- **TASK DESCRIPTION**:
Please pick out each line in the rows below that contains the word "from" and copy those lines.

........

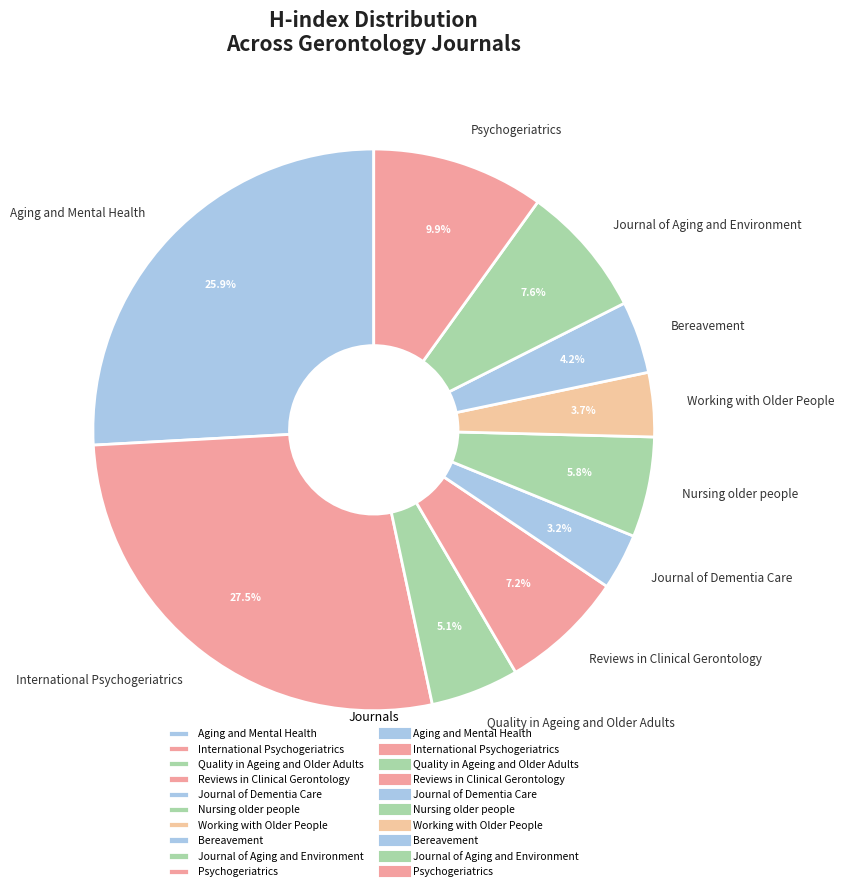

To the nearest percent, what percentage of the pie is Reviews in Clinical Gerontology?

7%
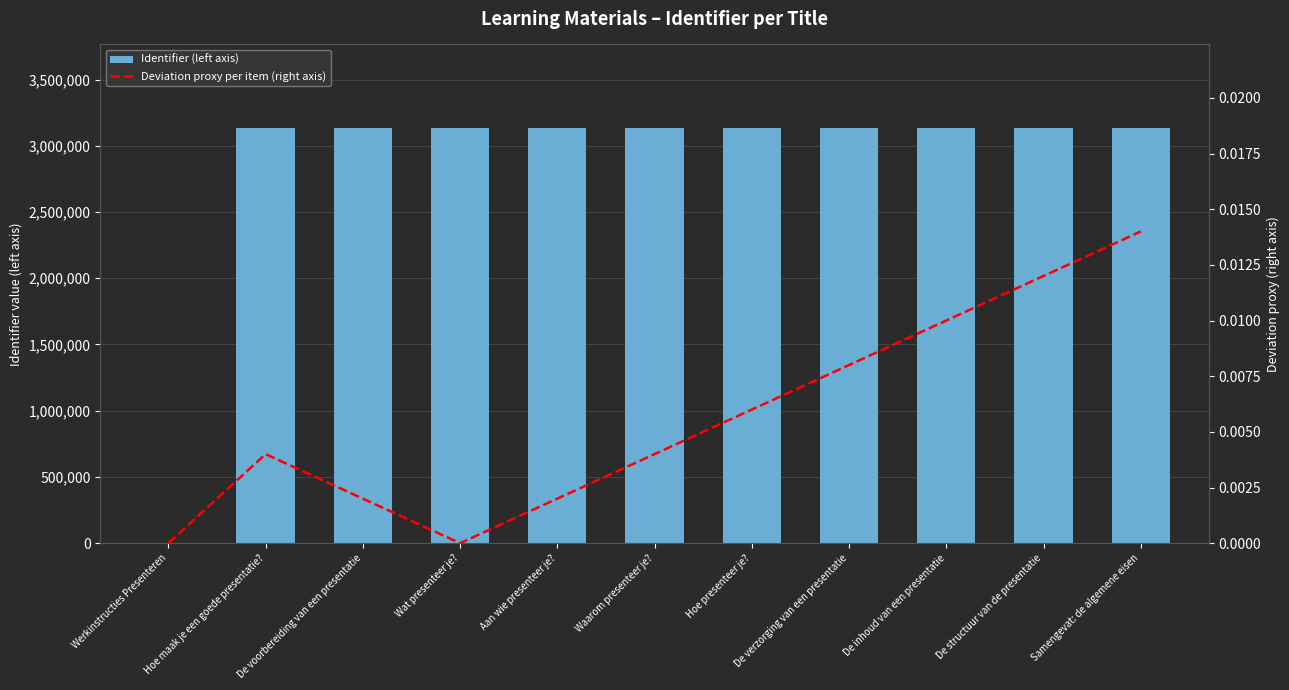

What is the label of the 7th bar from the right?

Aan wie presenteer je?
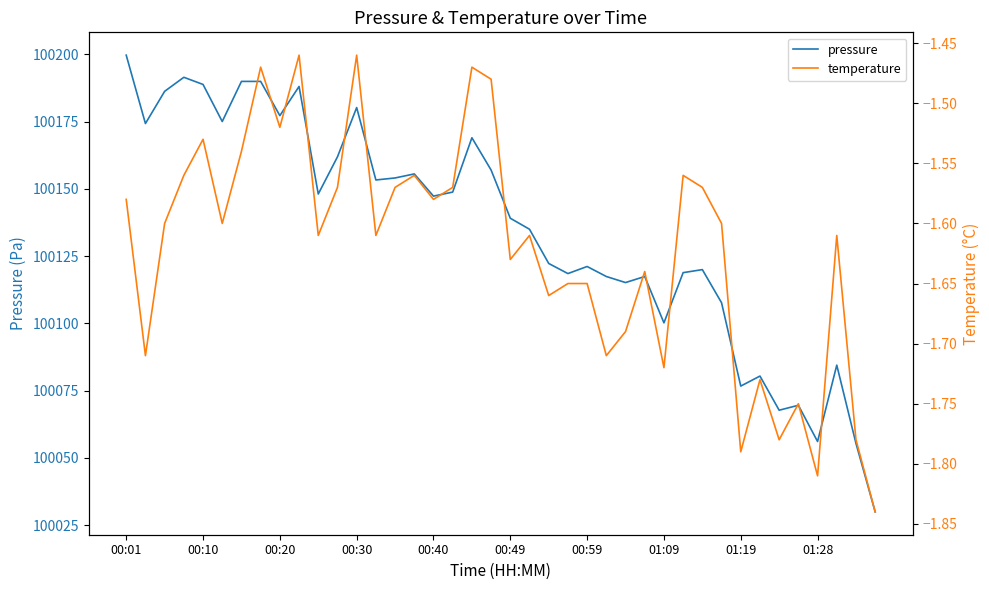

What is the minimum value shown in the chart?

-1.8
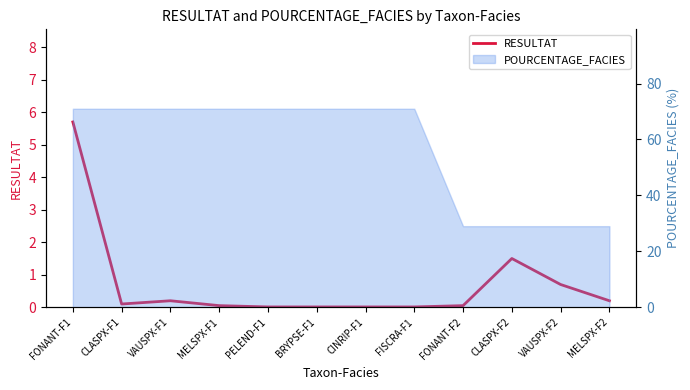

How many interior local peaks (higher than both neighbors) does the data have?

2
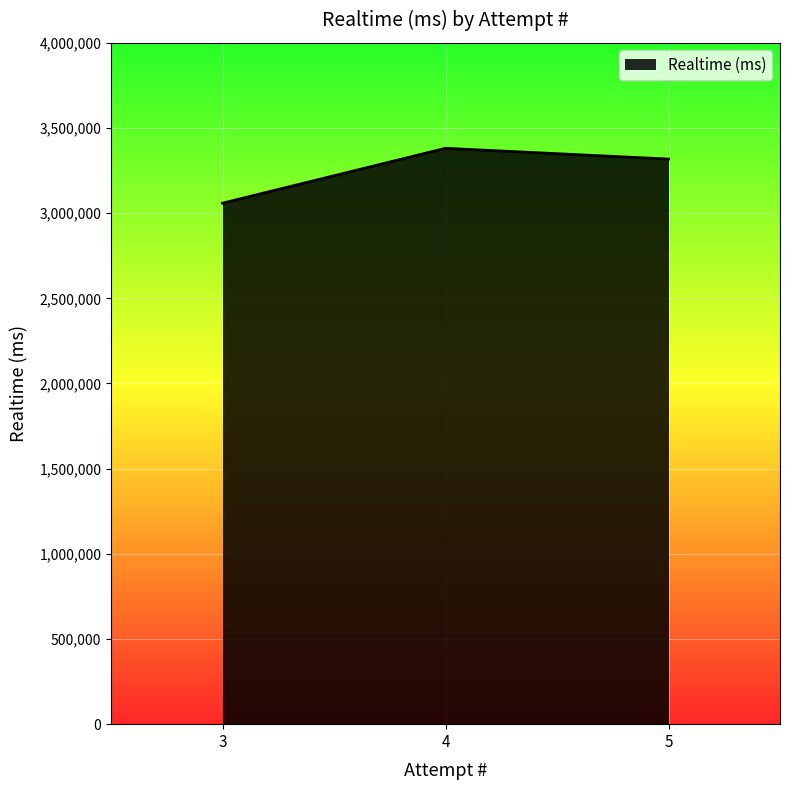

Reading left to right, transcribe all the data shown in this chart.

3058647	3380717	3317505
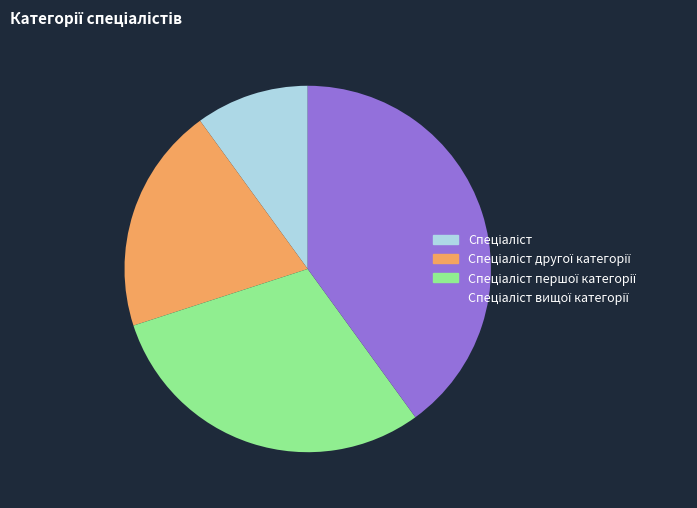

Does any single category account for the majority?

No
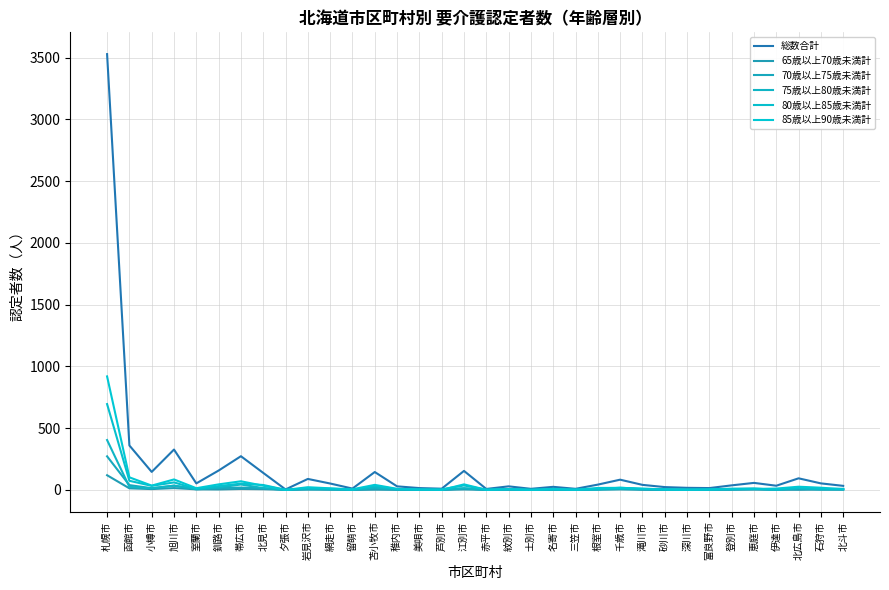

What is the value of the 85歳以上90歳未満計 point at the 10th from the left?

22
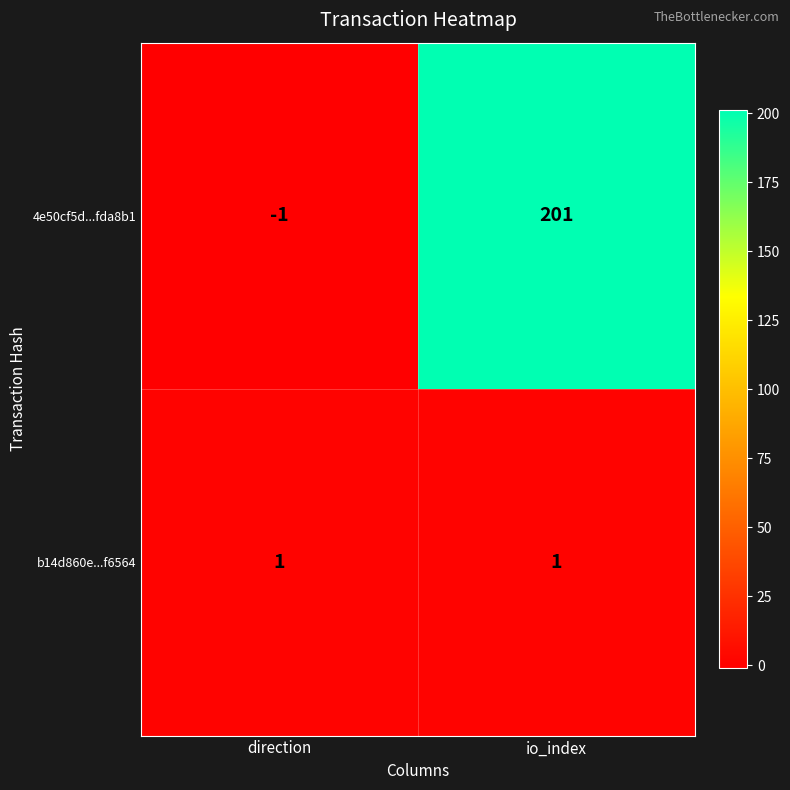

Is the value of 4e50cf5d...fda8b1 at direction greater than the value of b14d860e...f6564 at direction?

No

........

- **RESULT FOR THIS TASK**:
What is the label of the 7th bar from the right?
What is the value of the 85歳以上90歳未満計 point at the 10th from the left?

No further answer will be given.